Reading passage:
>>>

The deviation would merely be syntactical though. (And the syntactic candy here does weigh heavy.) The actual semantic deviation is regarding sub-region refs (but see above).

BTW, PRImA's own implementation so far does not even respect the indices (but uses implicit ordering solely).

  • Another issue I have is the relationship of this new RO mechanism to the existing @IDNEXT mechanism, which are now redundant to some degree: What if they both are used, and what if they clash?
  • The easiest way would be to disallow one when the other is present. I'm not proficient enough with XSD to know how one would encode this.

It's not possible by schema AFAIK, but one could add documentation stating that any @IDNEXT is to be ignored if ReadingOrder is present…

  • Regarding @BASEDIRECTION, am I right in assuming it would practically only make sense to have block and line level use orthogonal values, i.e. rtl/ltr in a ttb/btt or ttb/btt in a rtl/ltr? How is this enforced by the schema?
  • It should be allowed in any combination which hopefully makes sense given the BiDi comment above. In any case, I'm loath to prohibit redundant encodings. They are often easier to serialize/deserialize than more compact encodings while not allowing these doesn't offer any benefits.

<<<

Tasks for this exercise:
a: Reproduce the whole forum excerpt on reading order and @IDNEXT word for word.
b: Write out the listing from its first line through the line with "green arrow: rotated 36 degrees clockwise", including that line.

Provided material:
>>>

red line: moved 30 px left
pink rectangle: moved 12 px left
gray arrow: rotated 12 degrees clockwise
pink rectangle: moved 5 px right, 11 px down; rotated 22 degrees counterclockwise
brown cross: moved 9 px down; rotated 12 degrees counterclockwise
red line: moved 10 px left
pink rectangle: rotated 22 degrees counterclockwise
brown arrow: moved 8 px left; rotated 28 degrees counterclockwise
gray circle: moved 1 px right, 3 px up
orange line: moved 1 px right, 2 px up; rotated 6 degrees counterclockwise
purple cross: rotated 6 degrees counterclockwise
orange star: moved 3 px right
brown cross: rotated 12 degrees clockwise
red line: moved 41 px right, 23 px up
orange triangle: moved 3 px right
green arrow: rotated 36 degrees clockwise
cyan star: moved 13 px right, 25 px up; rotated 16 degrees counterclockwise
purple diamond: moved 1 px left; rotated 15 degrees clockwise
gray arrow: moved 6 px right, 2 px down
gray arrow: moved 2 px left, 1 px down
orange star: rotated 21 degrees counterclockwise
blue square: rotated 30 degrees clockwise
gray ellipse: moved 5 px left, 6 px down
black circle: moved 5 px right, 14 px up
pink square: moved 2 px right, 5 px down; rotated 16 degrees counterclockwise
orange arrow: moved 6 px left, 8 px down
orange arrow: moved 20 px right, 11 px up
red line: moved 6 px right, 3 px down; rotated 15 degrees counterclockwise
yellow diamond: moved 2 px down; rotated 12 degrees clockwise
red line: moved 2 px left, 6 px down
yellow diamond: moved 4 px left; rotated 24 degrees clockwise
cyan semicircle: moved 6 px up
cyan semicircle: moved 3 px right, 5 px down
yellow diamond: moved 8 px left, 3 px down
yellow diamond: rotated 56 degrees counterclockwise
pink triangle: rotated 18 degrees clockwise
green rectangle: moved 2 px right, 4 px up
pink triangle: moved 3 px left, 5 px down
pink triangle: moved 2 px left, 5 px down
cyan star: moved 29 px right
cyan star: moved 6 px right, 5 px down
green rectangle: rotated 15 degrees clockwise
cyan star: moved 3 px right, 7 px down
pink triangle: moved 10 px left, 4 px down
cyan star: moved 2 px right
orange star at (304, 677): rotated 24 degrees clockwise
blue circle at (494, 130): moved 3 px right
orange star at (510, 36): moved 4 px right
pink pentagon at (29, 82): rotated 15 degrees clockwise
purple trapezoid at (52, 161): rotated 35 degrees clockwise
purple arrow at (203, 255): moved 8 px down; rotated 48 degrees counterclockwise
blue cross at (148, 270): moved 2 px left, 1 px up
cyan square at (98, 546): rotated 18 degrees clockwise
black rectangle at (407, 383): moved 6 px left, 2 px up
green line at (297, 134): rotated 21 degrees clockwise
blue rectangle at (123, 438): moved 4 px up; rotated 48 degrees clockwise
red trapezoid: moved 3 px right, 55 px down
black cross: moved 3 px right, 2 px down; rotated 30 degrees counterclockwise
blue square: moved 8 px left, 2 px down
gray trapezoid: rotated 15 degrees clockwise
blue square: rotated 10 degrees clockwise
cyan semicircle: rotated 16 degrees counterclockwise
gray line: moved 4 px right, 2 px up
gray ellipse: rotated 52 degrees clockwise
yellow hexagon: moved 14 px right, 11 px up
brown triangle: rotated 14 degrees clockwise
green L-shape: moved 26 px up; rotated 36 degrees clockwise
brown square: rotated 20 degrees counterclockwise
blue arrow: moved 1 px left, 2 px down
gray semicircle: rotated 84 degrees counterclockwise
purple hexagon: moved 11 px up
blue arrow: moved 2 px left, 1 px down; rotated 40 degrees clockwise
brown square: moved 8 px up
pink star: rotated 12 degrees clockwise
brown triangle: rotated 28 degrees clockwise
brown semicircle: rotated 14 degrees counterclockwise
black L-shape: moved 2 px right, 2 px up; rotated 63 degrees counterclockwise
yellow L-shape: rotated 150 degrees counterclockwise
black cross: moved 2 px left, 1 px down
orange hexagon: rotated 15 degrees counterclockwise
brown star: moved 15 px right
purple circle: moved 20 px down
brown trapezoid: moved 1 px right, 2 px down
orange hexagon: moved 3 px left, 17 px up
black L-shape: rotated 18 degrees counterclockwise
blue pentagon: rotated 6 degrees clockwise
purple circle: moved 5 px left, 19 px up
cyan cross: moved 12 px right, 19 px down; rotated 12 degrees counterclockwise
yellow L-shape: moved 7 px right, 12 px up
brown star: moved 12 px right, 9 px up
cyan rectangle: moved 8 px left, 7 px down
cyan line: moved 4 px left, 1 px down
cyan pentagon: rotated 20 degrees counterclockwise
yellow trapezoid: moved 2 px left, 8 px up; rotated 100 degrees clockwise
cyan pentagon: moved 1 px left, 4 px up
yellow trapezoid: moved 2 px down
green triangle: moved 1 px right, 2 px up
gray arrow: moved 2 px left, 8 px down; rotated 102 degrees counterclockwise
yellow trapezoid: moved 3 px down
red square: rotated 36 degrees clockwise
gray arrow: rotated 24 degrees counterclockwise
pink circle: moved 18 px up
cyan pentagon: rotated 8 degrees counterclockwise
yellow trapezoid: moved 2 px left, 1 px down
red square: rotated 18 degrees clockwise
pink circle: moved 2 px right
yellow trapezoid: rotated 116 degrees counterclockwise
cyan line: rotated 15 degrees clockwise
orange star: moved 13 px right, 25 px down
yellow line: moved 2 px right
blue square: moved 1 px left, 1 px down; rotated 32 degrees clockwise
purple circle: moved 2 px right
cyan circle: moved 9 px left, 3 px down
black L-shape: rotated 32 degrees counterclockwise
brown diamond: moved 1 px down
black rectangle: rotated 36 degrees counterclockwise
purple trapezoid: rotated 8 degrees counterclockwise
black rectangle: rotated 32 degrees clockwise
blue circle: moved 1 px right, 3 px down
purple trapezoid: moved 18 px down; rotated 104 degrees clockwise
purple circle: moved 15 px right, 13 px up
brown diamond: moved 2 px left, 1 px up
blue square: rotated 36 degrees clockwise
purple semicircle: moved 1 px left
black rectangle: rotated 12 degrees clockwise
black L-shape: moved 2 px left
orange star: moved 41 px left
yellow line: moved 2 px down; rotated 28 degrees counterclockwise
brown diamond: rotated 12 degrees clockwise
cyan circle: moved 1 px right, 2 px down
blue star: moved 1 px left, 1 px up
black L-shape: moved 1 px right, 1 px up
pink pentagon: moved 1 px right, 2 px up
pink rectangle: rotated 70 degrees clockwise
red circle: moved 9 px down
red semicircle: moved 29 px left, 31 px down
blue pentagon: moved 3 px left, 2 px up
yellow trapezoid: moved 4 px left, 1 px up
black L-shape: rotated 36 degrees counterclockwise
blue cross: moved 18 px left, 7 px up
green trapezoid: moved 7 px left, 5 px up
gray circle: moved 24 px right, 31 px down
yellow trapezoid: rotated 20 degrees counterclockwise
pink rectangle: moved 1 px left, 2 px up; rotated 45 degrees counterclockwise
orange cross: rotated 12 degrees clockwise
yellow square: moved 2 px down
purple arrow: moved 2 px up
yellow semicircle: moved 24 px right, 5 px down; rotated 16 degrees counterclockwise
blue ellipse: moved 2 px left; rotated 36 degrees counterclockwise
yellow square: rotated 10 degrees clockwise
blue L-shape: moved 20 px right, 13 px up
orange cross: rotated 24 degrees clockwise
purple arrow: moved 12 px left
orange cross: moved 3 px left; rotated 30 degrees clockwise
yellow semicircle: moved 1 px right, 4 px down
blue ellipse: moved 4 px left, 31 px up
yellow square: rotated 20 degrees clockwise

<<<

Answers to the exercises:
a:
The deviation would merely be syntactical though. (And the syntactic candy here does weigh heavy.) The actual semantic deviation is regarding sub-region refs (but see above).

BTW, PRImA's own implementation so far does not even respect the indices (but uses implicit ordering solely).

  • Another issue I have is the relationship of this new RO mechanism to the existing @IDNEXT mechanism, which are now redundant to some degree: What if they both are used, and what if they clash?
  • The easiest way would be to disallow one when the other is present. I'm not proficient enough with XSD to know how one would encode this.

It's not possible by schema AFAIK, but one could add documentation stating that any @IDNEXT is to be ignored if ReadingOrder is present…

  • Regarding @BASEDIRECTION, am I right in assuming it would practically only make sense to have block and line level use orthogonal values, i.e. rtl/ltr in a ttb/btt or ttb/btt in a rtl/ltr? How is this enforced by the schema?
  • It should be allowed in any combination which hopefully makes sense given the BiDi comment above. In any case, I'm loath to prohibit redundant encodings. They are often easier to serialize/deserialize than more compact encodings while not allowing these doesn't offer any benefits.

b:
red line: moved 30 px left
pink rectangle: moved 12 px left
gray arrow: rotated 12 degrees clockwise
pink rectangle: moved 5 px right, 11 px down; rotated 22 degrees counterclockwise
brown cross: moved 9 px down; rotated 12 degrees counterclockwise
red line: moved 10 px left
pink rectangle: rotated 22 degrees counterclockwise
brown arrow: moved 8 px left; rotated 28 degrees counterclockwise
gray circle: moved 1 px right, 3 px up
orange line: moved 1 px right, 2 px up; rotated 6 degrees counterclockwise
purple cross: rotated 6 degrees counterclockwise
orange star: moved 3 px right
brown cross: rotated 12 degrees clockwise
red line: moved 41 px right, 23 px up
orange triangle: moved 3 px right
green arrow: rotated 36 degrees clockwise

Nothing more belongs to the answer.